== Data for this exercise ==
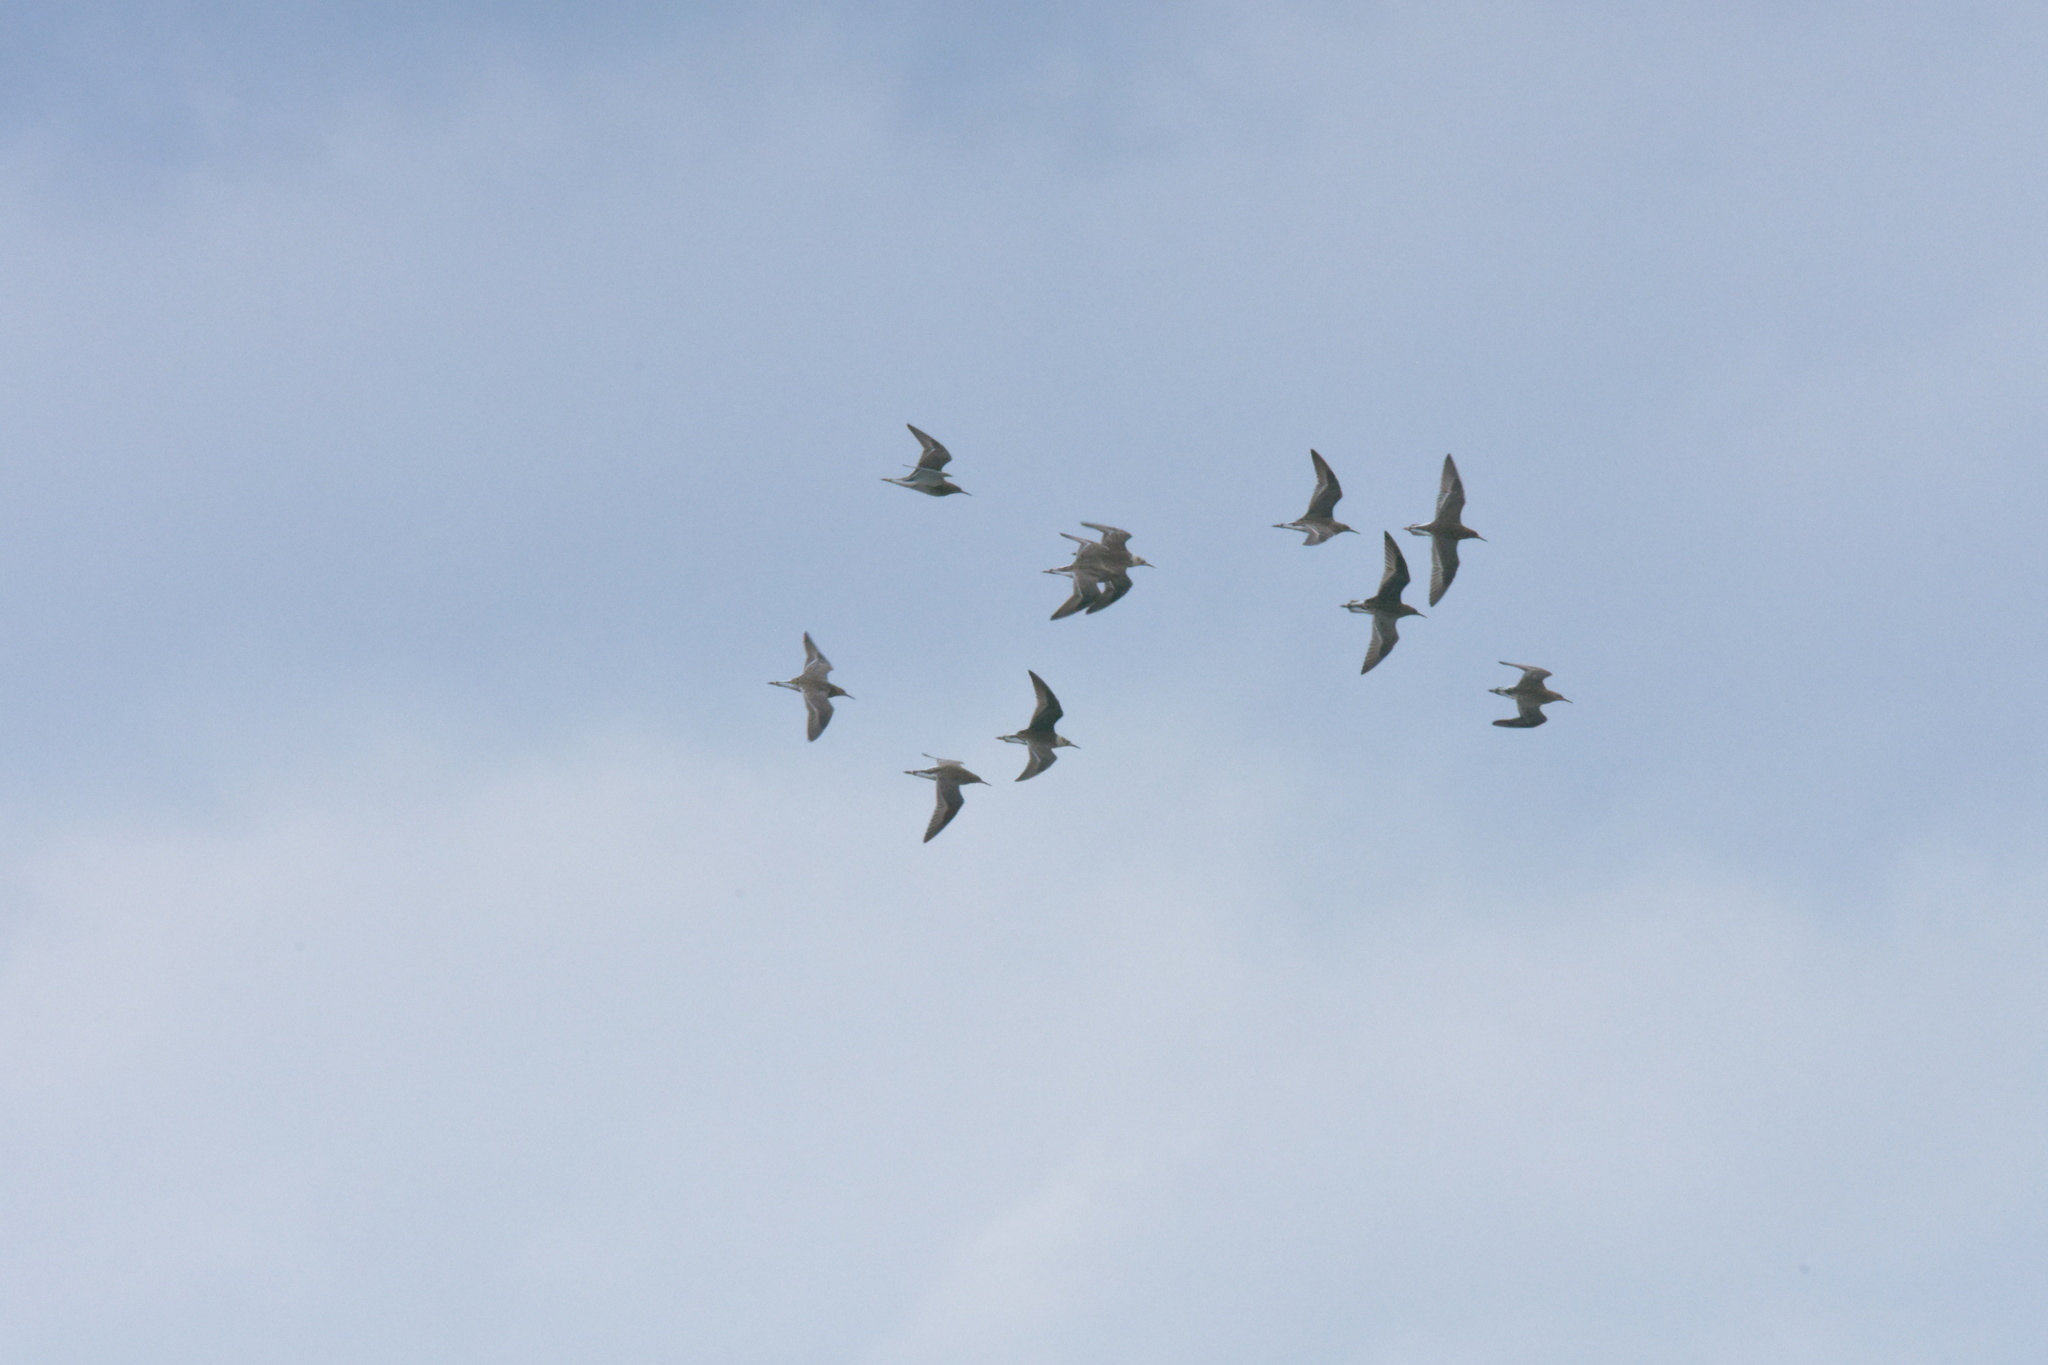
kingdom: Animalia
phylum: Chordata
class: Aves
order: Charadriiformes
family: Scolopacidae
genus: Calidris
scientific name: Calidris pugnax
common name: Ruff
===
• [Exercise task]: Give the data above as a Markdown table with the columns Row and Line, one line of text per row, numbered in order. Skip blank lines, and leave the pictures out of the answer.

• [Response to the task]:
| Row | Line |
|---|---|
| 1 | kingdom: Animalia |
| 2 | phylum: Chordata |
| 3 | class: Aves |
| 4 | order: Charadriiformes |
| 5 | family: Scolopacidae |
| 6 | genus: Calidris |
| 7 | scientific name: Calidris pugnax |
| 8 | common name: Ruff |